Еще через секунду, чувствуя, что она наблюдает за мной, я бормочу:
— Иди сюда. Не то чтобы я смог заснуть сейчас, когда мой член тверд как камень.
Я чувствую, как она движется, и открываю глаза, частично прикрывая их рукой. Следуя за ее движениями, когда она направляется ко мне, я стискиваю зубы. Каждый ее шаг разжигает кровь, бегущую по моим венам. Она тянет за одеяло в изножье кровати, затем осторожно натягивает его на меня. Дискомфорт заполняет мои внутренности. Что это, черт возьми, такое?

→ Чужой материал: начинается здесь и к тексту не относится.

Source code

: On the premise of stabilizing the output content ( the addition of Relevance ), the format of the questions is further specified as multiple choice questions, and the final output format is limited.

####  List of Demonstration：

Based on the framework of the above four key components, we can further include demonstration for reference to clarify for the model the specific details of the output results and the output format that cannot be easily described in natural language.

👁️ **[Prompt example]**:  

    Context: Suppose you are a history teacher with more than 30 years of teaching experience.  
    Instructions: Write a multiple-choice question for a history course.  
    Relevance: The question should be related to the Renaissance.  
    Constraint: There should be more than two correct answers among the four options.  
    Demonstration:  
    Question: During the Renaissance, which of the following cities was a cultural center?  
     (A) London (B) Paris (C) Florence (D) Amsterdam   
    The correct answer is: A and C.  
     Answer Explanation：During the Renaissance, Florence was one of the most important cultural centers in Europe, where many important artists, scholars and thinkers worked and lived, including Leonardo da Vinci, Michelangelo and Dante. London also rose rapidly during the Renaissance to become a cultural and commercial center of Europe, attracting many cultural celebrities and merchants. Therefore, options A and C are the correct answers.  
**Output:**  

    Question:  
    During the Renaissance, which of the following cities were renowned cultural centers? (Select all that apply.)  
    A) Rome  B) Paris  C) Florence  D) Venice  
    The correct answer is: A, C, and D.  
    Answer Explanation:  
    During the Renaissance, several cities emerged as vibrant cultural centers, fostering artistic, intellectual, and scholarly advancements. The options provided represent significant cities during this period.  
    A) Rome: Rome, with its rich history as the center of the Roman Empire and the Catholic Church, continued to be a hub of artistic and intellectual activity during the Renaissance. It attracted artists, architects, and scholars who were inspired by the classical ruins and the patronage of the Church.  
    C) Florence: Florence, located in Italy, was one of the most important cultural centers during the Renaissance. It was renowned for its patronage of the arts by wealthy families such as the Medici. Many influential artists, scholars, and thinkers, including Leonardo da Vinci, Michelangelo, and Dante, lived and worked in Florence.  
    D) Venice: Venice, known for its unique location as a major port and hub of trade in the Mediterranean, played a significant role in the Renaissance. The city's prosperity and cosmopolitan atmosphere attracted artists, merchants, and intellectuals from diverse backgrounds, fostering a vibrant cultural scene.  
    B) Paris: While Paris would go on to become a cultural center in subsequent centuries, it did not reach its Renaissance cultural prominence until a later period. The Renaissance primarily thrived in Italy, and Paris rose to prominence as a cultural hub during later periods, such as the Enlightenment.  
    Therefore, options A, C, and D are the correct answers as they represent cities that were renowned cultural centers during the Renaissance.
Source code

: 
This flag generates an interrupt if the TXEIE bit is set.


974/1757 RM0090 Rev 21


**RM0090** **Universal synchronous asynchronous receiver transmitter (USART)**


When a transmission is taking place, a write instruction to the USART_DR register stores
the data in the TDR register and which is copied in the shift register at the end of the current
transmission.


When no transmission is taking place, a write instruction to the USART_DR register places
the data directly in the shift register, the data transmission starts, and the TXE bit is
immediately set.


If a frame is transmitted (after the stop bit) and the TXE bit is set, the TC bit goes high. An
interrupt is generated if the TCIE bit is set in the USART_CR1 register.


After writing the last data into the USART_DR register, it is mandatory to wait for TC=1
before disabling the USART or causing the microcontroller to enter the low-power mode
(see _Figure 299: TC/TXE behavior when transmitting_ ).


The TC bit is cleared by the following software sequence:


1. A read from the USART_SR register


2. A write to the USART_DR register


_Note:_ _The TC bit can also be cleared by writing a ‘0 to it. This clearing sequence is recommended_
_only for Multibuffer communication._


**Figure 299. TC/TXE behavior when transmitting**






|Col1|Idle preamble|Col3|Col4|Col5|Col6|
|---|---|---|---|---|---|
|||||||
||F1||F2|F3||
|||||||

Когда она поворачивается, чтобы уйти, низ ее сорочки зацепляется за раму кровати, обнажая тугую круглую попку и крошечные стринги.
Дерьмо.
Мое горло сжимается, кожа горит, а энергия, пульсирующая в венах, скачет так быстро, что перед глазами все расплывается.
Я моргаю, и она подходит ближе.
Еще одно моргание, и она разворачивается, ее голая пухлая задница оказывается возле моего лица.